Una ministra de la FIFA
Alejandra Monteoliva, que solo comunica por reels de redes, el martes hizo un raid de medios, casi como una vocera de la FIFA, para informar que estaba prohibido exhibir banderas de Malvinas. Fue una decisión del organismo internacional de fútbol pero el Gobierno argentino no protestó ni, tampoco, mostró su disconformidad. “Alejandra busca un cargo en un organismo internacional”, especuló un dirigente libertario.
El error no forzado de Monteoliva quedó más expuesto cuando un funcionario de la Casa Blanca, cercano a Donald Trump, defendió el derecho de los jugadores argentinos a hacer su mención a Malvinas, según contó el periodista Rob Harris. Todo ocurrió, además, en medio de un saludo entre el republicado y un muy sonriente Claudio “Chiqui” Tapia, que ve el desempeño de la Selección como un blindaje propio.
Los dichos de Andrew Giuliani, encargado del gobierno de Trump para el Mundial 2026, dejaron en offside también a Milei, que enceguecido contra Villarruel salió a gritar que hablar de Malvinas esa “patrioterismo berreta”, lo que pareció un reproche a los jugadores de la Scaloneta que reivindicaron la causa.
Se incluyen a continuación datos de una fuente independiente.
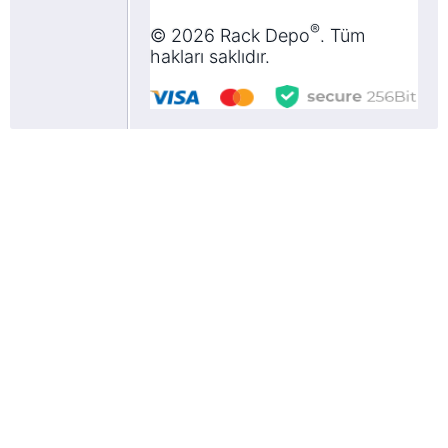
®
©
2026
Rack Depo
. Tüm
hakları saklıdır.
Ravier hizo su aporte: pareció cruzar a Leo Messi al decir que para el Gobierno era mentira que la gente no llega a fin de mes.
El fin del fin de Adorni
Las quejas de Milei, la tardía reacción de Quirno, la postura equívoca de Monteoliva y la intervención de Ravier armaron un combo de errores que dejó mal parado a un Gobierno que, además, como si no midiese los movimientos, hasta que no intervino Bullrich no se le ocurrió reprogramar la sesión por la ley que permite la compra, sin límites, de tierras por parte de extranjeros.
El “veranito Santilli”, el recreo y la recuperación que tuvo el Gobierno tras la salida de Manuel Adorni y la jura del nuevo jefe de Gabinete, se licuó con los tropiezos. Por momentos, Milei es más peligroso para sí mismo cuando no tiene a ningún opositor delante. En julio, a pesar del dato de inflación -un predictivo de calma- volvió a caer el apoyo al presidente y se recrudeció el clima social.
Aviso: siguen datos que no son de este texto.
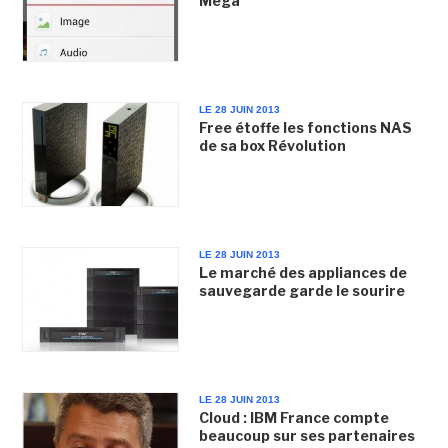
Mega
LE 28 JUIN 2013
Free étoffe les fonctions NAS
de sa box Révolution
LE 28 JUIN 2013
Le marché des appliances de
sauvegarde garde le sourire
LE 28 JUIN 2013
Cloud : IBM France compte
beaucoup sur ses partenaires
Un estudio de Hugo Haime traza un mapa del (mal) humor de los argentinos: solo 17% de la población se manifiesta contenta o esperanzada, mientras que 37% tiene bronca y un 39% se asume triste y desanimada. “Parece una tarea muy difícil conducir la depresión de la sociedad”, sintetiza Haime y aplica la referencia para el Gobierno pero, también, para la oposición peronista.
Su informe indica que el 61% de los consultados quiere cambiar el modelo, mientras que un 35% prefiere mantenerlo. El dato, con doble click, está en que ese universo está conformado por la gente que cree que “a pesar de las dificultades, vale la pena el esfuerzo”.
En cuanto al bolsillo, el 41% afirma que los ingresos le alcanzan solo para cubrir los gastos y un 31% no le alcanza para hacerlo. Apenas al 26% le sobra algo o puede ahorrar. Es decir: hay un porcentaje de los que creen que el “esfuerzo vale la pena” pero la plata no le alcanza o apenas le alcanza para cubrir los gastos.
La crisis se mide en mora de familias, en empresas que cierran y en empleos registrados que se pierden, pero aparece además en el estado anímico y la salud mental. Un estudio del Observatorio de Psicología Social Aplicada (OPSA) de la UBA explora ese fenómeno y detecta algo que por previsible no es menos grave: que para casi 9 de 10 consultados la situación económica personal influye en el estado de ánimo, mientras que en la nube de palabras la “economía” figura como la principal preocupación.